Following the collapse of the Soviet Union, the Georgian nation went through a process of rapid disinvestment and de-industrialization. It was forced to shut down industrial plants, sending scrap metal abroad and pushing workers into subsistence farming or early retirement. Thanks to the country’s moderate climate and good soil conditions, hunger never became an issue, yet inequality and associated political pressures rapidly reached catastrophic dimensions, unleashing cycles of violence, undermining the political order and inhibiting prospects of economic growth.
The Rose Revolution of 2003 restarted the process of economic growth, averaging 6.6% per annum and peaking at 12% in 2007. Yet behind the glistening façade of these growth statistics lay political and social uncertainty resulting from widespread poverty and inequality. Between 2007 and 2011, the share of people living under the poverty threshold grew by 43%1, as reported by the National Statistics Office of Georgia. Equally alarming are the official unemployment statistics, particularly for new entrants into the labor market (people in the 20-24 age bracket). However, official unemployment data does not tell the whole story. In 2014, only 15% of the Georgian population were employed in the official economy. Another 23% of the employed were categorized as self-employed, but a very large share of these were actually subsistence farmers who should have been labeled as under-employed at best.
As shown in Figure 1, thus far Georgia has failed to engage the majority of its working-age population in the formal sector of the economy.
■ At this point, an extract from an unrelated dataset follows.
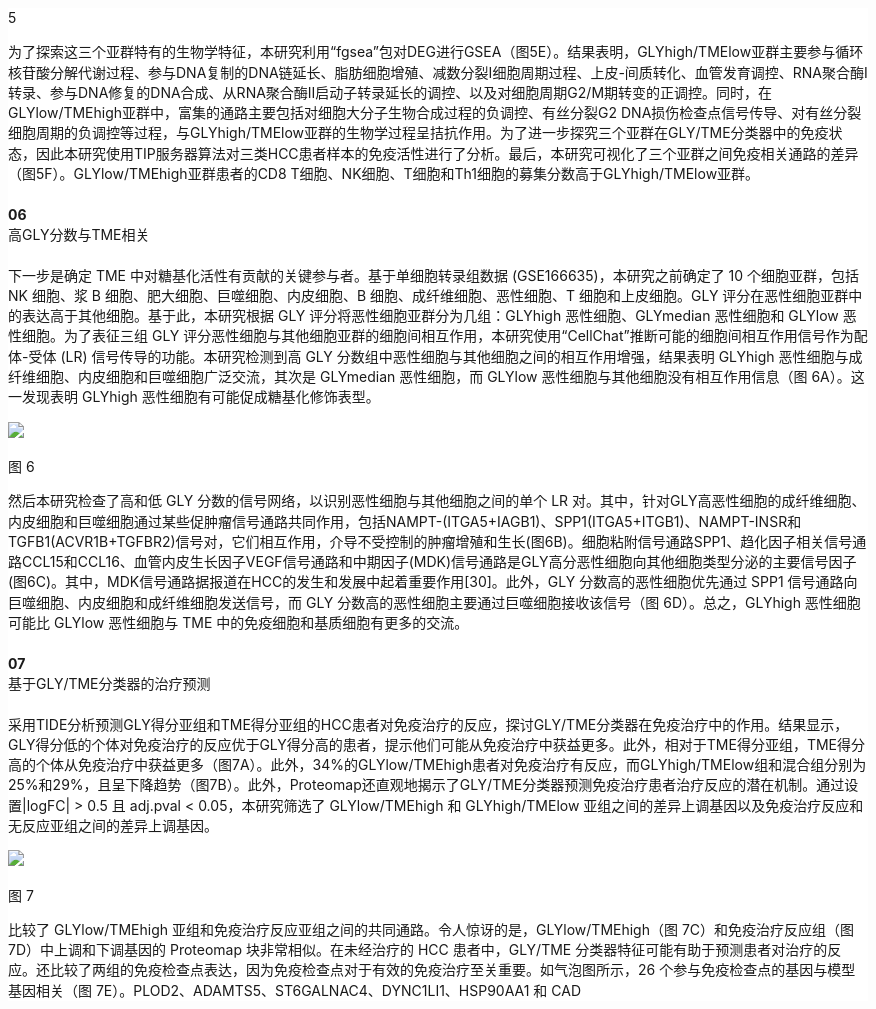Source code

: 5</span></p><section><span></span></section><section><span>为了探索这三个亚群特有的生物学特征，<span>本研究</span>利用“fgsea”包对DEG进行GSEA（图5E）。结果表明，GLYhigh/TMElow亚群主要参与循环核苷酸分解代谢过程、参与DNA复制的DNA链延长、脂肪细胞增殖、减数分裂I细胞周期过程、上皮-间质转化、血管发育调控、RNA聚合酶I转录、参与DNA修复的DNA合成、从RNA聚合酶II启动子转录延长的调控、以及对细胞周期G2/M期转变的正调控。同时，在GLYlow/TMEhigh亚群中，富集的通路主要包括对细胞大分子生物合成过程的负调控、有丝分裂G2 DNA损伤检查点信号传导、对有丝分裂细胞周期的负调控等过程，与GLYhigh/TMElow亚群的生物学过程呈拮抗作用。为了进一步探究三个亚群在GLY/TME分类器中的免疫状态，因此<span>本研究</span>使用TIP服务器算法对三类HCC患者样本的免疫活性进行了分析。最后，<span>本研究</span>可视化了三个亚群之间免疫相关通路的差异（图5F）。GLYlow/TMEhigh亚群患者的CD8 T细胞、NK细胞、T细胞和Th1细胞的募集分数高于GLYhigh/TMElow亚群。</span></section><section><span><br></span></section><section><section><section><span><strong>06</strong></span></section><section data-brushtype="text"><span>高GLY分数与TME相关</span></section></section></section><section><br></section><section><span>下一步是确定 TME 中对糖基化活性有贡献的关键参与者。基于单细胞转录组数据 (GSE166635)，<span>本研究</span>之前确定了 10 个细胞亚群，包括 NK 细胞、浆 B 细胞、肥大细胞、巨噬细胞、内皮细胞、B 细胞、成纤维细胞、恶性细胞、T 细胞和上皮细胞。GLY 评分在恶性细胞亚群中的表达高于其他细胞。基于此，<span>本研究</span>根据 GLY 评分将恶性细胞亚群分为几组：GLYhigh 恶性细胞、GLYmedian 恶性细胞和 GLYlow 恶性细胞。为了表征三组 GLY 评分恶性细胞与其他细胞亚群的细胞间相互作用，<span>本研究</span>使用“CellChat”推断可能的细胞间相互作用信号作为配体-受体 (LR) 信号传导的功能。<span>本研究</span>检测到高 GLY 分数组中恶性细胞与其他细胞之间的相互作用增强，结果表明 GLYhigh 恶性细胞与成纤维细胞、内皮细胞和巨噬细胞广泛交流，其次是 GLYmedian 恶性细胞，而 GLYlow 恶性细胞与其他细胞没有相互作用信息（图 6A）。这一发现表明 GLYhigh 恶性细胞有可能促成糖基化修饰表型。 </span></section><p><img data-galleryid="" data-imgfileid="100035758" data-ratio="1.404074702886248" data-s="300,640" data-src="https://mmbiz.qpic.cn/sz_mmbiz_png/DgSHw3V1iaJz05q6l9iafTib9p8TsKGORbCerr93NE7jJ8ldoCibvQF3tM80ia9OVemFR4gqKkvlxOFXryzEEum3y8A/640?wx_fmt=png&amp;from=appmsg" data-type="png" data-w="589" src="https://mmbiz.qpic.cn/sz_mmbiz_png/DgSHw3V1iaJz05q6l9iafTib9p8TsKGORbCerr93NE7jJ8ldoCibvQF3tM80ia9OVemFR4gqKkvlxOFXryzEEum3y8A/640?wx_fmt=png&amp;from=appmsg"></p><p><span>图 6</span></p><section><span></span></section><section><span>然后<span>本研究</span>检查了高和低 GLY 分数的信号网络，以识别恶性细胞与其他细胞之间的单个 LR 对。其中，针对GLY高恶性细胞的成纤维细胞、内皮细胞和巨噬细胞通过某些促肿瘤信号通路共同作用，包括NAMPT-(ITGA5+IAGB1)、SPP1(ITGA5+ITGB1)、NAMPT-INSR和TGFB1(ACVR1B+TGFBR2)信号对，它们相互作用，介导不受控制的肿瘤增殖和生长(图6B)。细胞粘附信号通路SPP1、趋化因子相关信号通路CCL15和CCL16、血管内皮生长因子VEGF信号通路和中期因子(MDK)信号通路是GLY高分恶性细胞向其他细胞类型分泌的主要信号因子(图6C)。其中，MDK信号通路据报道在HCC的发生和发展中起着重要作用[30]。此外，GLY 分数高的恶性细胞优先通过 SPP1 信号通路向巨噬细胞、内皮细胞和成纤维细胞发送信号，而 GLY 分数高的恶性细胞主要通过巨噬细胞接收该信号（图 6D）。总之，GLYhigh 恶性细胞可能比 GLYlow 恶性细胞与 TME 中的免疫细胞和基质细胞有更多的交流。</span></section><section><span><br></span></section><section><section><section><span><strong>07</strong></span></section><section data-brushtype="text"><span>基于GLY/TME分类器的治疗预测<br></span></section></section></section><section><br></section><section><span></span><span>采用TIDE分析预测GLY得分亚组和TME得分亚组的HCC患者对免疫治疗的反应，探讨GLY/TME分类器在免疫治疗中的作用。结果显示，GLY得分低的个体对免疫治疗的反应优于GLY得分高的患者，提示他们可能从免疫治疗中获益更多。此外，相对于TME得分亚组，TME得分高的个体从免疫治疗中获益更多（图7A）。此外，34%的GLYlow/TMEhigh患者对免疫治疗有反应，而GLYhigh/TMElow组和混合组分别为25%和29%，且呈下降趋势（图7B）。此外，Proteomap还直观地揭示了GLY/TME分类器预测免疫治疗患者治疗反应的潜在机制。通过设置|logFC| &gt; 0.5 且 adj.pval &lt; 0.05，<span>本研究</span>筛选了 GLYlow/TMEhigh 和 GLYhigh/TMElow 亚组之间的差异上调基因以及免疫治疗反应和无反应亚组之间的差异上调基因。</span></section><p><img data-galleryid="" data-imgfileid="100035759" data-ratio="1.782340862422998" data-s="300,640" data-src="https://mmbiz.qpic.cn/sz_mmbiz_png/DgSHw3V1iaJz05q6l9iafTib9p8TsKGORbC09DBaG7Mtw1jAyt5Uia8ibk7ERIL836uVrVIEwYSk9F9yyM0eBxsbicGw/640?wx_fmt=png&amp;from=appmsg" data-type="png" data-w="487" src="https://mmbiz.qpic.cn/sz_mmbiz_png/DgSHw3V1iaJz05q6l9iafTib9p8TsKGORbC09DBaG7Mtw1jAyt5Uia8ibk7ERIL836uVrVIEwYSk9F9yyM0eBxsbicGw/640?wx_fmt=png&amp;from=appmsg"></p><p><span>图 7</span></p><section><span></span></section><section><span>比较了 GLYlow/TMEhigh 亚组和免疫治疗反应亚组之间的共同通路。令人惊讶的是，GLYlow/TMEhigh（图 7C）和免疫治疗反应组（图 7D）中上调和下调基因的 Proteomap 块非常相似。在未经治疗的 HCC 患者中，GLY/TME 分类器特征可能有助于预测患者对治疗的反应。还比较了两组的免疫检查点表达，因为免疫检查点对于有效的免疫治疗至关重要。如气泡图所示，26 个参与免疫检查点的基因与模型基因相关（图 7E）。PLOD2、ADAMTS5、ST6GALNAC4、DYNC1LI1、HSP90AA1 和 CAD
This has important implications for aggregate productivity, poverty, and inequality.
Arguments have been advanced by some economists that it is perfectly reasonable to expect inequality levels to increase when a country starts to develop from very low levels of productivity, as is presumably the case in Georgia. These arguments find support in a theory that was popularized by Simon Kuznets in the 1950s. According to this theory, market forces tend to bring about higher levels of income inequality in the early stages of development; but, after a certain threshold of average incomes is achieved, this inequality would decrease.